Die Fußbälle selbst, die Schuhe, die Sportbekleidung sind im Focus der letzten vier bis fünf WMs Anknüpfungspunkte für Gerechtigkeitskampagnen geworden. Ausbeuterische Kinderarbeit beim Fußballnähen; Horror in den Weltmarktfabriken der Sportartikelindustrie. Wir lernen, WM für WM, nicht länger unter den Rasen zu kehren, was die Hoflieferanten der großen Show für Unrecht auf dem Kerbholz haben.
Aber wenn es etwas zu feiern gibt, jenseits des Spielfeldes, dann feiern wir auch. Millionen in Südafrika und in aller Welt war danach zumute, als der alte Nelson Mandela sich noch aufraffen konnte, der WM Strahlkraft zu verleihen, als Fan eines Regenbogenteams.
Meine 16. WM, die, deren Spiele ich wohl verschlafen werde, ist schon vor dem Anpiff atemberaubend. Wer hätte gedacht, dass Millionen, die den brasilianischen Delikatessenfußball lieben und praktizieren, trotzdem unbestechlich unterscheiden zwischen ihrer Sportbegeisterung und dem Vorrang für soziale Gerechtigkeit. Sich vom Schein der großen Show nicht einlullen lassen, diese Haltung weist weit über das Einzelereignis hinaus.

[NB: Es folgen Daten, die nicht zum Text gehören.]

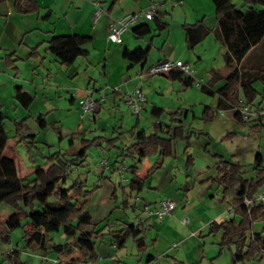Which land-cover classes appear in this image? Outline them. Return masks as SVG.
Returning <instances> with one entry per match:
<instances>
[{
    "label": "crops",
    "instance_id": "obj_1",
    "mask_svg": "<svg viewBox=\"0 0 264 264\" xmlns=\"http://www.w3.org/2000/svg\"><path fill=\"white\" fill-rule=\"evenodd\" d=\"M33 1L36 8L29 13H25L22 12L20 7L15 6L14 0H0V101L3 105L8 101L17 107L14 100V89L21 88L32 97V103L26 111L29 109L31 111L34 103L36 104L37 100L39 102L40 107L37 109V113H33L32 117L37 115L38 117L40 115L47 116L52 111L68 112L69 107H75L79 120L89 119L95 122L97 115L102 112V105L106 103L107 97L112 103V112H120L119 104L123 103V99L122 96L113 94L112 91L115 88H118L123 94L132 92L136 87L141 86L144 93V86L146 84L150 85L151 82V90L157 94V86H154V82L155 85H158L157 81H161L160 77H164L170 82V93L178 92L176 90L180 91V86L182 85L178 80L171 79L170 73L151 77L145 74L146 71L150 67L166 60L182 61L190 65V52L196 55L197 61L200 62L201 56L199 55L200 53L196 52V49L204 41H207L211 34L214 35L216 41L221 43L217 36L218 23L211 0ZM93 1H97L103 10L96 24L92 22L95 10L92 5ZM237 8L246 11L243 5ZM150 9L154 10V19L146 20L142 18L139 22L132 25L129 31L123 34L121 44L115 45L107 41L108 27L112 21L129 14ZM197 24L200 25V28L192 30L186 36L184 27ZM66 35L89 37L91 40L85 46L88 55L85 58H77L69 68L60 65L55 56L48 51V42L52 37ZM196 41L197 43H195ZM189 42L191 44L195 43L192 48H189ZM138 49L147 51V59L144 63L132 64L123 58L125 50L133 52ZM222 53L224 54V49H222ZM89 70H91V73ZM226 70L224 75H220L218 70L213 68L207 71L208 76H206L209 81L207 86L211 90L218 85L217 83L220 79L225 82L228 75L232 72V68L226 66ZM82 71L84 72L81 73ZM97 75L101 76L98 79L102 85L100 92L97 91V87L93 84L95 81L92 79L94 76L97 77ZM198 76H200L199 73ZM89 87L92 88L91 91H89ZM158 88L160 90L161 87L158 85ZM90 92H92L91 96L95 101L104 98V103H100L101 107L91 116L81 118L80 101ZM102 94L103 96H101ZM62 95L69 97V107L66 106L65 103L67 102L62 99L63 97L58 98V96ZM53 98H58L60 101H57L55 105ZM145 98L146 104L143 111L148 110L149 104L146 95ZM241 100L244 101V98L239 99V101ZM261 104L264 105V102ZM160 106L153 103L152 109L159 108L164 112L166 108ZM151 115L155 117L152 110ZM232 117L234 121L241 124L233 114ZM156 120V123H159L158 119ZM262 125H264V122H257L255 126L259 127ZM140 131H145L147 135L152 134V129L150 128L147 131L141 129L140 121L137 119L134 132ZM135 142V136L131 134L122 147L117 149L119 151L113 150L116 149L115 144L111 146H104V143L96 144L102 154L107 153L108 164L111 162V156L114 157V160L108 170L101 168L102 171L96 173L99 174V179L92 189L95 192L91 195L89 201L93 199L97 201L92 206L91 203L87 205V212L91 215L93 224L103 221L109 215V211L112 210V198H117L116 186L118 185L122 188L120 184L121 176L116 172L117 168L122 165L121 163H124L120 152L128 149ZM8 147L7 141L5 149L7 150ZM76 148L77 146H74L73 150L78 151L80 149V147ZM147 160L143 159L137 165L134 175L126 174L129 175V183L134 176L142 183L141 187H130L128 183L126 187L130 191V196H132V192L139 194L144 187L148 191L157 192L160 196V190H163L170 183L169 170L164 172L159 170V173L161 171L159 175V173H154L153 164L152 167L149 166V169L146 170L145 175L140 174L139 167L143 164L146 167L149 164ZM132 163L130 161V165ZM157 169H159V166ZM190 173H192V169H190ZM155 176L158 177L155 178ZM189 185L187 187L181 186L180 189L183 196L182 199L186 203L182 207L185 209L184 212H177L178 203H176L173 213L169 217L162 219L161 222L146 218L135 203L134 207H131L133 212L136 214L138 212L132 224L139 225L144 231V250L147 253L145 255V253L141 254L138 252L134 264L147 263L146 257L148 255L153 258L149 261L151 264H218L215 260L220 253L218 254L214 243L208 246L206 241L200 242L197 240V237L203 234V228L198 231H191L185 227L189 221L184 220L183 223L182 216L186 214L185 212L189 207L188 202L191 199ZM207 188L209 189V187ZM207 188H205L204 192L201 191L200 194L205 196ZM123 199L126 201L127 196L125 195ZM159 200L161 199H158L155 201L156 203L154 202V205L150 206L152 208L156 207ZM126 203L124 202V204ZM156 229L161 231L155 234V238L151 241V248L147 249L146 238ZM63 242L59 241L57 244L61 245ZM173 245H176V247L173 248ZM112 249L115 250L113 247ZM116 254L117 256L120 255V251L118 250ZM79 256L78 251H75L70 257L61 258L62 263L68 264V262L79 258ZM37 257L41 260L43 258L41 256ZM14 262V264H22L16 258ZM118 262L121 263V261Z\"/></svg>",
    "mask_w": 264,
    "mask_h": 264
},
{
    "label": "rangeland",
    "instance_id": "obj_2",
    "mask_svg": "<svg viewBox=\"0 0 264 264\" xmlns=\"http://www.w3.org/2000/svg\"><path fill=\"white\" fill-rule=\"evenodd\" d=\"M232 3L237 7L243 5L246 10L249 9L243 0H232ZM250 7L257 11L263 9L259 5H252ZM208 38L207 41H204L196 49V52L200 53L199 55L201 56L200 62L197 61L196 55L190 52L191 59L189 61L191 64H188L196 71L197 79H203L206 86L209 84L207 78V71L209 69L218 70L220 75H224L225 71H227L223 60L224 54L222 53V49L224 48L222 44L216 41L213 34ZM263 68L264 42L256 50L251 51L242 64V69L251 80L256 78L259 70ZM89 72L91 73V70ZM198 73L200 76H198ZM99 78L101 76L97 75V77L94 76L92 79L95 81L93 84L97 87V91L100 92L102 85L99 82L100 80H98ZM160 78L161 81H157V84L161 87L160 90L154 82V86H157V94L151 90V82L150 85L146 84L144 86V94L149 101L148 110L143 111L138 117L133 116L122 102L119 104L120 112L113 113L111 109L112 103L107 97L106 103L102 105V112L97 115L95 122L89 119L81 121L78 119L76 108L69 107V97L62 95L58 96V98L63 97L62 99H65L67 102L65 104L69 107L68 112L52 111L47 116L44 115L45 127L41 128L37 122L38 115L32 117L33 113H37L36 111L40 107L38 100L31 107V111L30 109L28 111L22 109L16 101L17 107L8 101L4 105L1 103L2 113L5 117L3 126L8 136L9 145L2 155L16 162L20 177H27L31 173L33 165L29 159L28 150L23 144L18 143V139L15 136V121L25 119L28 134L35 136L33 140L34 146H31L30 150L35 161L34 165L37 166H42L47 158L57 152L65 153L66 151H72L69 150V137L71 134L77 133L79 135L75 140L74 146L79 148L80 142H83L82 140L92 142L94 145L87 150L83 166L70 169L63 187L67 189L77 181L84 183L86 190L90 191L98 183L99 174L96 173L102 171V167L99 164L100 160L109 161L107 153L102 154L99 146L96 144L104 143V146H111L112 144L109 141H112L116 147L113 150L119 151L117 149L121 148L126 140L130 138L131 130L136 126L137 119L140 121L141 129H145L146 131L148 128L152 129L153 125L156 124V119H158L162 130L165 132V135H160L164 138L175 137L172 141V154L164 158L157 155L149 156L146 159H148L147 161L151 165L147 164L145 167L143 164L139 167V173L145 175L149 166L152 167L153 164L154 167L156 164L161 163L159 169H155L154 173H159V170L162 172L169 170L170 183L167 186L165 185L166 187L163 190H160V196L157 192L148 191L145 187L139 194L132 192V196H130V191L126 187L128 184L120 181L122 188L118 185L116 186L117 198H112V210L109 211V215L105 218V220L108 218V222L105 223L110 224L104 228L105 225L99 224L100 222L97 223L98 226L96 228L97 230H102L103 236L95 240L96 253L99 259L97 263L134 264L136 262L135 257L138 251L134 240L128 238L124 248L119 250L120 255L117 256L118 250L115 251L110 246L109 232L120 230L122 224H132L134 222V217L138 212L137 210V214L133 212L131 207L134 205V199L137 195L140 202L136 206L140 210L144 203L152 206L158 199H169L178 203L177 212H184L185 209L182 207L186 203L182 199L183 196L180 189L181 186L187 187L190 184L188 188L190 189L191 199L188 202L189 207L185 212L186 214L182 216L183 223L184 220L189 222L184 226L191 231H198L203 228L204 232L197 237V240L200 242L206 241L208 246L214 243L218 254L220 253L215 260L218 264H233L232 255L235 252L233 243H228L220 251L218 243L220 242L221 235L209 234L208 227L213 222L220 223L230 219L239 221L240 217L233 214V205L230 199L223 200L222 189L209 179L215 177V166L220 160L240 165L243 169V177L247 180L254 179L256 177V172L253 169L254 158L257 154H261L264 158V125L256 127V123H252L249 126H245L234 121L232 111L221 112L216 110L215 107L218 99L216 92L224 83L223 79H220L217 83L218 85L213 87L212 91L215 94L210 96L193 85L187 88L180 86V91L176 90L178 92L170 93V82L164 77ZM253 87L259 94L264 93V83L261 81H255ZM91 90L92 88L89 87V91ZM242 96L243 94L239 85H236L234 88V100L239 101L240 98H243ZM58 98H53L55 105L57 101H60ZM260 102L261 98L259 96L253 103L259 104ZM153 103H156L158 106L161 105L160 107H165L168 110L164 109L159 118L152 117L151 110ZM100 107V104H98L96 110ZM205 108L212 109V119L207 120L205 118ZM113 160L114 157L111 156V162L108 164V166L110 165L109 167H111ZM130 161L131 159H126L122 165L129 166ZM189 168L192 169V173H190ZM123 177L128 179L129 175L124 174ZM157 177L155 176V178ZM205 188H207V192L204 196L200 192H204ZM125 195L127 196L126 201L123 199ZM96 201L93 199L88 204L91 203L92 206ZM124 202L127 203L124 204ZM192 205L193 207H191ZM19 208L25 210L21 204H19ZM14 211L15 208L10 205H0V264H14L15 258L22 264H53L51 261H56L57 259L62 262L61 257L58 258L53 253H49L43 257L42 261L37 257H42L41 254L33 253L30 249H27L23 238V228H18L11 232L7 230L5 221ZM38 211H40L39 207L36 208V212ZM27 223V219L22 220L23 227ZM160 231L156 229L147 236V249L151 248V241L155 238V234ZM253 233H261L264 236V220H259L253 224L252 230H249L246 234L248 240ZM50 239L55 244L59 243V241H64L63 243L71 241L61 233L51 234ZM144 253L145 255L147 254L146 252ZM118 261H121V263ZM237 264H264V253L261 256L253 257L243 263Z\"/></svg>",
    "mask_w": 264,
    "mask_h": 264
},
{
    "label": "trees",
    "instance_id": "obj_3",
    "mask_svg": "<svg viewBox=\"0 0 264 264\" xmlns=\"http://www.w3.org/2000/svg\"><path fill=\"white\" fill-rule=\"evenodd\" d=\"M14 1L15 6L20 7L25 13L36 8L33 0ZM243 1L249 8L246 11L239 10L231 0H211L218 23L217 36L224 48L223 60L227 67L232 68V72L216 92L218 95L217 111H231L232 106L239 104V101L234 100L236 85H239L246 104H252L259 96L261 98L259 104L264 102V93L259 94L253 87L255 81L264 83V68L259 70L258 76L252 80L246 76L242 69V64L249 53L264 42V0ZM252 5H259L263 9L254 10L250 7ZM198 28H200L198 24L185 26L186 36ZM90 42L89 37L78 35L54 36L48 42V51L55 56L60 65L69 68L77 58H85L88 55L85 46ZM195 43L189 42V48H192ZM123 58L132 64L144 63L147 59V51L138 49L129 52L125 50ZM170 78L178 80L184 88L192 86V80L183 76L181 72H170ZM201 90L210 96L215 94L205 84ZM14 100L24 110H27L32 103V97L21 88L14 89ZM152 113L156 118H159L162 110L153 108ZM212 114L211 109L205 108L204 116L207 120L212 119ZM233 115L241 123L234 112ZM43 117L40 115L37 118L41 128L45 127ZM4 119L0 101V205L6 204L15 208V211L5 221L7 230L11 232L23 228V238L27 249L33 253L41 254L42 257L53 253L58 258H68L78 251L79 258L71 260L68 264L96 261L95 240L103 237L102 230H97L98 225L92 223L91 215L87 212V205L95 190H86L84 183L77 181L67 189L63 187L70 169L83 166L87 150L94 143L82 140L80 149L75 151L73 150L74 141L79 134H71L69 150L72 151L57 152L47 158L42 166H37L34 165L35 161L30 150V147L34 146L35 136L28 134L25 119L15 121V136L18 143L27 148L29 159L33 165L31 173L27 177H20L16 163L2 155L8 141L3 126ZM131 134L135 136V144L120 152L124 161L131 159L133 162L132 165L127 166L130 175H134L137 165L143 159L152 155L164 158L172 154V141L175 137L164 138L161 136L165 135V132L159 123L153 125L150 135H147L145 131L135 133L134 129L131 130ZM109 142L114 144L112 141ZM160 164H156L153 169H157ZM215 169V177L209 180L222 189L223 200L230 199L233 205L232 212L240 219L239 221L230 219L220 223L213 222L208 227L209 234L221 235L218 243L220 251L228 243H233L235 247V252L232 255L233 264L243 263L253 257L261 256L264 253V236L261 233H253L248 240L246 234L252 230L255 222L264 219V206L256 201L257 195L264 189V158L261 154L255 156L253 169L256 172V177L252 180L243 177V169L238 164L220 160L216 163ZM129 185L130 187H141L142 183L134 176L130 179ZM244 200L252 201L251 205L245 207ZM19 204L25 210L20 209ZM37 207L40 208L38 212H36ZM23 219L28 220L24 227L22 226ZM105 222H108V218L99 224L105 225L104 228H106L110 223ZM90 228L92 229L89 230ZM54 233H61L71 241L57 245L50 239V235ZM128 238H132L137 251L144 254V231L139 225L122 224L120 230L109 232L110 246L115 250L124 248ZM152 259V256L148 255L146 262ZM57 261L58 264H62L59 259Z\"/></svg>",
    "mask_w": 264,
    "mask_h": 264
},
{
    "label": "built area",
    "instance_id": "obj_4",
    "mask_svg": "<svg viewBox=\"0 0 264 264\" xmlns=\"http://www.w3.org/2000/svg\"><path fill=\"white\" fill-rule=\"evenodd\" d=\"M92 5L94 6V15H93V24L101 17L103 10L100 7V4L97 1H93ZM153 20L154 19V10H146L140 11L137 13L126 15L118 20H114L109 24L108 27V36L107 41L111 44L119 45L122 43V36L124 33L128 32L130 27L140 19ZM173 71L181 72L183 76L192 80V85L198 89H201L204 86L203 79H197L196 71L191 68L187 63L182 61H171L166 60L160 62L152 67H150L146 71L147 76H159L162 74L170 73ZM114 94L122 96L123 103L126 108L131 112L133 116H140L143 112L144 106L146 104V98L142 91L141 86L136 87L132 92L123 93L115 88L112 91ZM92 92L84 97L80 101V115L81 118H85L91 116L97 108V105L100 103H104V98H100L99 101H95L92 98ZM240 119L241 124L245 126H249L252 123L264 122V105L262 104H246L245 101H239V104L232 106L231 109ZM100 166L104 170H108L109 166L106 160H100ZM116 172L121 176L122 183H129V179H125L124 174H129V168L127 166L121 165L117 168ZM256 201L260 202L264 206V189L257 195ZM140 202L138 196L135 197L134 203L137 204ZM252 201L244 200L243 205L245 207H249ZM176 208V203L169 199L160 200L156 207H151L150 205L144 204L142 205L141 211L148 219L161 221L162 219L169 217ZM231 213V211H229ZM264 220V219H263ZM176 245H173L175 248ZM97 260H89L84 264H97ZM53 264L58 263V261H51ZM139 264H151L147 263H139Z\"/></svg>",
    "mask_w": 264,
    "mask_h": 264
}]
</instances>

Dieser Tage war ein Foto von Horst Eckel, 82, zu sehen. Einer der beiden noch Lebenden aus dem Rudel der „Helden von Bern“, damals der Youngster. Ein Sportplatz-Foto, das Gesicht nicht im Detail zu erkennen. Er beobachtet einen Jüngeren beim Umgang mit dem Ball, gutmütig entspannt, will mir scheinen. Ob mittendrin wie er, oder als jemand, der eigentlich nur an den Kampagnen rund um den Fußball Teil hatte, wir haben erlebt – und die Jüngeren werden erleben – dass sich im Leben immer neue Türen auftun, durch die zu gehen sich lohnt – auch wenn das Leben für uns abläuft im Viervierteltakt der Fußball-WMs.